_WORK ITEM_:
Among the records that follow, find the line with "Xinda овал 25 kN" and the line with "チャットGPTに昭和スキーでの、ギルランデ・小人ウエーデ". Set down those lines and all lines between them exactly, without adding anything.

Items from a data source

*** Begin section ***

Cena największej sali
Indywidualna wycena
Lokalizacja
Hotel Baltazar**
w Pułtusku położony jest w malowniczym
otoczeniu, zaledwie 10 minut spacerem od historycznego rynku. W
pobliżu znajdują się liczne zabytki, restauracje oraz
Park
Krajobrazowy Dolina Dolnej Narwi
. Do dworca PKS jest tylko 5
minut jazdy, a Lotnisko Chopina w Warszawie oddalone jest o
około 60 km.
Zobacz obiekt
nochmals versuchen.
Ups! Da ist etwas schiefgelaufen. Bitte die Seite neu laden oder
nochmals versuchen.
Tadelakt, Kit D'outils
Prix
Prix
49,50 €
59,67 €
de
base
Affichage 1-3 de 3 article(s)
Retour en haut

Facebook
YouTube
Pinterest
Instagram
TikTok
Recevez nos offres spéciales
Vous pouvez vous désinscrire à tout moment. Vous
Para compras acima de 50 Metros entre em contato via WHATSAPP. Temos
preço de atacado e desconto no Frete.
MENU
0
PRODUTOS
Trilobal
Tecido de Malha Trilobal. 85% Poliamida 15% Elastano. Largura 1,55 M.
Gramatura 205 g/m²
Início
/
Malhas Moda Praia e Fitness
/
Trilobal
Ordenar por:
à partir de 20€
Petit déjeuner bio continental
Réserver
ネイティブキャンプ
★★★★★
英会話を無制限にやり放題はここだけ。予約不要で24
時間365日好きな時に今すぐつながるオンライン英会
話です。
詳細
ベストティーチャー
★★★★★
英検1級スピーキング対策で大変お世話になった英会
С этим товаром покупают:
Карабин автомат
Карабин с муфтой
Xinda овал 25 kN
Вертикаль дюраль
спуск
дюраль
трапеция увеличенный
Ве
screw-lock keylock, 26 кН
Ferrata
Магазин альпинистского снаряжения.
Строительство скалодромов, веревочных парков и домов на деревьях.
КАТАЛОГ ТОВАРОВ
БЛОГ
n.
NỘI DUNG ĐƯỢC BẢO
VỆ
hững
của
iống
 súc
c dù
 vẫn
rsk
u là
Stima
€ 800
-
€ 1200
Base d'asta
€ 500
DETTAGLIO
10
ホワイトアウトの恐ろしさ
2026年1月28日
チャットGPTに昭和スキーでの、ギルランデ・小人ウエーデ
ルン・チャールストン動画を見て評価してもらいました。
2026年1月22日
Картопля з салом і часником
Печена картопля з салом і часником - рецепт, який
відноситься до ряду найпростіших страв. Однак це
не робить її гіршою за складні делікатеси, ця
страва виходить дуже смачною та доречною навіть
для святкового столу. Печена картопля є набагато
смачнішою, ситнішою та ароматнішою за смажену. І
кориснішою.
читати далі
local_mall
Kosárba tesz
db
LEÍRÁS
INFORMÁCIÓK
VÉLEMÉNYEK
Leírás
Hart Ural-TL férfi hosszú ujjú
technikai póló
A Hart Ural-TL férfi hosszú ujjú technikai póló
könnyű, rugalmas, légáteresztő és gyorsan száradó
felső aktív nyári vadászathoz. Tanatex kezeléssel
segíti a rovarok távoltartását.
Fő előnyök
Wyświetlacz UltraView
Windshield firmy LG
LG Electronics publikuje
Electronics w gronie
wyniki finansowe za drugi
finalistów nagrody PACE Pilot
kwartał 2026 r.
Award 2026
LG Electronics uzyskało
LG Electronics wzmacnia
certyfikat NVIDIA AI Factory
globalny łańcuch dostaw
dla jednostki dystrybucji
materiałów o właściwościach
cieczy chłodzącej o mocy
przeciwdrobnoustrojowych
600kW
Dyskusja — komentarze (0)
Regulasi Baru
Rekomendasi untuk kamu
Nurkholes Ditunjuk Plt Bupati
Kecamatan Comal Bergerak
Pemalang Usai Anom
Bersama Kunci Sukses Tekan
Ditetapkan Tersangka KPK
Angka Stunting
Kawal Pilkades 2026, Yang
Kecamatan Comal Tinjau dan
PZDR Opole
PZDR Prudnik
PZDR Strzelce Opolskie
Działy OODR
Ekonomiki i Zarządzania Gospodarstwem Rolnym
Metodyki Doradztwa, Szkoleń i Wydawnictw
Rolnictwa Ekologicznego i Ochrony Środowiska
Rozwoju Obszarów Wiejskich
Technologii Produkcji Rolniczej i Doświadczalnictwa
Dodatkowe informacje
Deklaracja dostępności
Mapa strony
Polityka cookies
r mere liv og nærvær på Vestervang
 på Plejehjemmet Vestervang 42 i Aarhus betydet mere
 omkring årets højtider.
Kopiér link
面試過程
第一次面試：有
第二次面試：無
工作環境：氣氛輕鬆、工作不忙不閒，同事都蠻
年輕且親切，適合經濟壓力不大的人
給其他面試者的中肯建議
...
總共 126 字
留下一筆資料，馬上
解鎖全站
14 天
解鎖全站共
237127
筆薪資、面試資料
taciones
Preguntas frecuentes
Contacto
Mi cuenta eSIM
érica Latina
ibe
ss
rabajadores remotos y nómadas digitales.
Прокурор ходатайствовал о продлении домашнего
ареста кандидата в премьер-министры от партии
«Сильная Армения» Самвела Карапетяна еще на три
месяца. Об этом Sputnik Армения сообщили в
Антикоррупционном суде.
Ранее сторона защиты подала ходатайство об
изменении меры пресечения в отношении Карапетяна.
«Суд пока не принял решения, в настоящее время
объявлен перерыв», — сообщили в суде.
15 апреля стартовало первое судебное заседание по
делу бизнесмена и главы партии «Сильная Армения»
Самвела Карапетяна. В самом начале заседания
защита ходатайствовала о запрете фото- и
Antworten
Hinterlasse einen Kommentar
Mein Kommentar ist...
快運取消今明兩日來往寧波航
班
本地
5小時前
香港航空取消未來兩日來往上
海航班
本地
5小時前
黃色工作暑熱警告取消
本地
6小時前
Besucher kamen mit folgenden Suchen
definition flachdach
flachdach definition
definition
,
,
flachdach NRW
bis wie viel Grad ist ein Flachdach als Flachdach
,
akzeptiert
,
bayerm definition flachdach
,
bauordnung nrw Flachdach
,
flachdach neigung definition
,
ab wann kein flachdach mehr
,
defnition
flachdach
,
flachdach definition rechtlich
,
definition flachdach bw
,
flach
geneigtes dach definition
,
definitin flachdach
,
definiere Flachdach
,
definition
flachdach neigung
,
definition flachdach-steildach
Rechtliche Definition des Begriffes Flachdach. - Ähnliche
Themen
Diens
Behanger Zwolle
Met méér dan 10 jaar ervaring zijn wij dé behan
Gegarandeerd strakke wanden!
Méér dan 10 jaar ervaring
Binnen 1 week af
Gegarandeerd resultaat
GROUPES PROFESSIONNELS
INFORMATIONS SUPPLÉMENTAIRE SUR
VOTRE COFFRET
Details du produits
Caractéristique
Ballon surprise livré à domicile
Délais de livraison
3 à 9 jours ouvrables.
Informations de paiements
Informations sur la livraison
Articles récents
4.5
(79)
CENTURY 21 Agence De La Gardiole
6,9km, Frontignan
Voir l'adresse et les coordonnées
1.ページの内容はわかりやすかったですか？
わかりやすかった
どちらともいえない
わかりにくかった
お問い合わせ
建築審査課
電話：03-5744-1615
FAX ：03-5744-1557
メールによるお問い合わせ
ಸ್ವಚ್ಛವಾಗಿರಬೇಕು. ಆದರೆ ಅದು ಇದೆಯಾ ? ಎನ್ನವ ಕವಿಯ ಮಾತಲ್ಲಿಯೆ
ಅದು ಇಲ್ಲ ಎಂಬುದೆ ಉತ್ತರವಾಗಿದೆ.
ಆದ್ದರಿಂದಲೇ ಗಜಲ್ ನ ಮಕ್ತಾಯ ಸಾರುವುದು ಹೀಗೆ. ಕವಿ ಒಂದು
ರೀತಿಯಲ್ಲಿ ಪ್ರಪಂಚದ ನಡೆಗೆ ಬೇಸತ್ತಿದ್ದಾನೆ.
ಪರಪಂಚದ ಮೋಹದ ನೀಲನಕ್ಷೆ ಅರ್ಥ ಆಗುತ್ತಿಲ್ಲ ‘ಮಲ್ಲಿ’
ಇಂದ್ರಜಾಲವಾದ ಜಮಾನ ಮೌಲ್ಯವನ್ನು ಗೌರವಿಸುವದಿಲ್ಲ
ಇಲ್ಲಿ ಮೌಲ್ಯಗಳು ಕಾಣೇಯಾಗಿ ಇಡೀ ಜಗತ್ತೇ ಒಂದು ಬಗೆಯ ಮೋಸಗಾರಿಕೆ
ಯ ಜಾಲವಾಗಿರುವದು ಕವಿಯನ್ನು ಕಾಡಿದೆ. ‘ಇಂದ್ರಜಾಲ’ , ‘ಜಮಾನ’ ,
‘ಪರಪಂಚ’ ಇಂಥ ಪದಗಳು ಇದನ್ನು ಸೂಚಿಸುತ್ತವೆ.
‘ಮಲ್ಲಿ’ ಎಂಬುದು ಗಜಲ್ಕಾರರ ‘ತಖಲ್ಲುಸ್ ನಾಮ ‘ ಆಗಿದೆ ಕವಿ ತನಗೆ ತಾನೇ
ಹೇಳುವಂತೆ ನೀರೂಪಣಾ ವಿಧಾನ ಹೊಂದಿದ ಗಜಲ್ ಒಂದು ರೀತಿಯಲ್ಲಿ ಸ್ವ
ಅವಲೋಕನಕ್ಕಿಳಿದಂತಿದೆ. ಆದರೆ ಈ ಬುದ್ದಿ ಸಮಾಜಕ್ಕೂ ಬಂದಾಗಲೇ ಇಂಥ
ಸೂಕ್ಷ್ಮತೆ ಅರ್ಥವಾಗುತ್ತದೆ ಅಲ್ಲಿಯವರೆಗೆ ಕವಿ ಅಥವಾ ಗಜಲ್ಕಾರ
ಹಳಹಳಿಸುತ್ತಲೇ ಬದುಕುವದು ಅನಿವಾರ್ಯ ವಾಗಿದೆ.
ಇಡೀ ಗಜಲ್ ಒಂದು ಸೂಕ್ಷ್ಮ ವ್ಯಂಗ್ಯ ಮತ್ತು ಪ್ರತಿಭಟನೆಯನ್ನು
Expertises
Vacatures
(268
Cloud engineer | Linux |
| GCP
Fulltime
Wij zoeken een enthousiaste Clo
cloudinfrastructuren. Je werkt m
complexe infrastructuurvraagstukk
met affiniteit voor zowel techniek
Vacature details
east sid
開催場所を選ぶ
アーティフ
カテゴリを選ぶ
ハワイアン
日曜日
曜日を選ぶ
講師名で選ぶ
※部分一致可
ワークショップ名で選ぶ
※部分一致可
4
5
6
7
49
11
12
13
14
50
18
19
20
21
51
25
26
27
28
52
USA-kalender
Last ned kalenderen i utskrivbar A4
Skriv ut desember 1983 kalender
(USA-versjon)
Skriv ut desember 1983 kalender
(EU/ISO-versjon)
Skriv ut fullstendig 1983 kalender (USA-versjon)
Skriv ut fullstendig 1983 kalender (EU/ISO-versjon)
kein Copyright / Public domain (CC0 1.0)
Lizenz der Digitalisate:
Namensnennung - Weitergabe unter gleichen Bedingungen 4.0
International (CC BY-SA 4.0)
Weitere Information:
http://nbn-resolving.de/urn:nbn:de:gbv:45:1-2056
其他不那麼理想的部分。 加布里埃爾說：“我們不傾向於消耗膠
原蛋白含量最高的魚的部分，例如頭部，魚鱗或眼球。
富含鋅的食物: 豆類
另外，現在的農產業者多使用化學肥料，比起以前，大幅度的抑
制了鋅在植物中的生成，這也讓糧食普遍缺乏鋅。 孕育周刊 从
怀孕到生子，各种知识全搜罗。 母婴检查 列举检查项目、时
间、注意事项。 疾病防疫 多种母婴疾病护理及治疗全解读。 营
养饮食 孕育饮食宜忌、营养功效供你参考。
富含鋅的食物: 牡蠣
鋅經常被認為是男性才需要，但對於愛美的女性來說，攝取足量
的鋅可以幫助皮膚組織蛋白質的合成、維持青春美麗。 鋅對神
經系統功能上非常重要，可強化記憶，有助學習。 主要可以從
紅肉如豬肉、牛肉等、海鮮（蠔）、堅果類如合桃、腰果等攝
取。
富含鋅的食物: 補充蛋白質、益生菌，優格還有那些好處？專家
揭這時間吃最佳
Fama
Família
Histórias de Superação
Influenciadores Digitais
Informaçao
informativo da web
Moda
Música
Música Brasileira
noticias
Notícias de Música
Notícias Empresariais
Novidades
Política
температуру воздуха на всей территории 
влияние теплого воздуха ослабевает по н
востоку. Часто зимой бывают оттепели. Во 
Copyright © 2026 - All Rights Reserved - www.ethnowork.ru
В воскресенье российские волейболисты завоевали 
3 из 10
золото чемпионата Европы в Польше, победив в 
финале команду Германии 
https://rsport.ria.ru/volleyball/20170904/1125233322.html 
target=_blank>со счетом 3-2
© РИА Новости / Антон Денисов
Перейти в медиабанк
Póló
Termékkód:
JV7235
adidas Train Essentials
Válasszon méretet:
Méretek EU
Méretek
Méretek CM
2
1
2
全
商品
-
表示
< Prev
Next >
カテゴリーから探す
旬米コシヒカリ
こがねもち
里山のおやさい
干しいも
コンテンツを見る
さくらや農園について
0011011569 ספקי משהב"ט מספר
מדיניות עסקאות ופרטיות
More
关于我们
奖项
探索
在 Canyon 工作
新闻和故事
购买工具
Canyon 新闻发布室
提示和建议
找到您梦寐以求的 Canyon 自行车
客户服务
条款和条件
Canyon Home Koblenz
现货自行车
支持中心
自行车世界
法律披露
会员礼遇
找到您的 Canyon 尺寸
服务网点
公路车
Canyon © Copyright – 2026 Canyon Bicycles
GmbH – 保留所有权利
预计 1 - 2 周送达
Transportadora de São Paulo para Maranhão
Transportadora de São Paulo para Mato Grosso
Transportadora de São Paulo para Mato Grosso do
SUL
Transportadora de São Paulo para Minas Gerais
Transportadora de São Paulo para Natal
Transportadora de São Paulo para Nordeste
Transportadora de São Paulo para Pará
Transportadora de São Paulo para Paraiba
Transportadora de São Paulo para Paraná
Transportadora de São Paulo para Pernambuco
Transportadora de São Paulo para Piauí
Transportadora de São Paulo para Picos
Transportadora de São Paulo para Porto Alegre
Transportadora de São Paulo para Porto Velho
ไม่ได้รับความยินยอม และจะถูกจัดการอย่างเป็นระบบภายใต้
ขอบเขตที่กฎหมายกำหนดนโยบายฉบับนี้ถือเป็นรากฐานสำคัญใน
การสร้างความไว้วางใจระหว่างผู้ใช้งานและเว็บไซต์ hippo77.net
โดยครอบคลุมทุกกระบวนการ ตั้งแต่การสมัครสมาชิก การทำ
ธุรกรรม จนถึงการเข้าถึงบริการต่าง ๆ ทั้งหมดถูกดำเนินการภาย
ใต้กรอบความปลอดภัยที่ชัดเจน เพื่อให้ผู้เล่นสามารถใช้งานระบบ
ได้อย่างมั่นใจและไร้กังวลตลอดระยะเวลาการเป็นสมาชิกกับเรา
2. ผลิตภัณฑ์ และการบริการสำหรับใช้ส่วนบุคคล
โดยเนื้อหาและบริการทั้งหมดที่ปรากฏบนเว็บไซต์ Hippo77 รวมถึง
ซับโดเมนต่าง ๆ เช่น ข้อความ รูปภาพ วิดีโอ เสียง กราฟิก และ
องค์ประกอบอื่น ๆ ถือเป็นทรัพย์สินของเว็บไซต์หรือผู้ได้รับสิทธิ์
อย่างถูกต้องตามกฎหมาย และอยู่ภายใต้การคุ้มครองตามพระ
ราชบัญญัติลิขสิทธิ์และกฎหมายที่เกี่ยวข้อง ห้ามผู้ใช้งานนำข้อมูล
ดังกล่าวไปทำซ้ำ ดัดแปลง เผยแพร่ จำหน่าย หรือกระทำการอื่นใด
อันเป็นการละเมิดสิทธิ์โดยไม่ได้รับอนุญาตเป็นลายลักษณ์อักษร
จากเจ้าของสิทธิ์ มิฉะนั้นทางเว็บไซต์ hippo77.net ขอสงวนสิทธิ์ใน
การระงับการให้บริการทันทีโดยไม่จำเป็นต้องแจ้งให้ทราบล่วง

*** End section ***

_RESULT_:
Xinda овал 25 kN
Вертикаль дюраль
спуск
дюраль
трапеция увеличенный
Ве
screw-lock keylock, 26 кН
Ferrata
Магазин альпинистского снаряжения.
Строительство скалодромов, веревочных парков и домов на деревьях.
КАТАЛОГ ТОВАРОВ
БЛОГ
n.
NỘI DUNG ĐƯỢC BẢO
VỆ
hững
của
iống
 súc
c dù
 vẫn
rsk
u là
Stima
€ 800
-
€ 1200
Base d'asta
€ 500
DETTAGLIO
10
ホワイトアウトの恐ろしさ
2026年1月28日
チャットGPTに昭和スキーでの、ギルランデ・小人ウエーデ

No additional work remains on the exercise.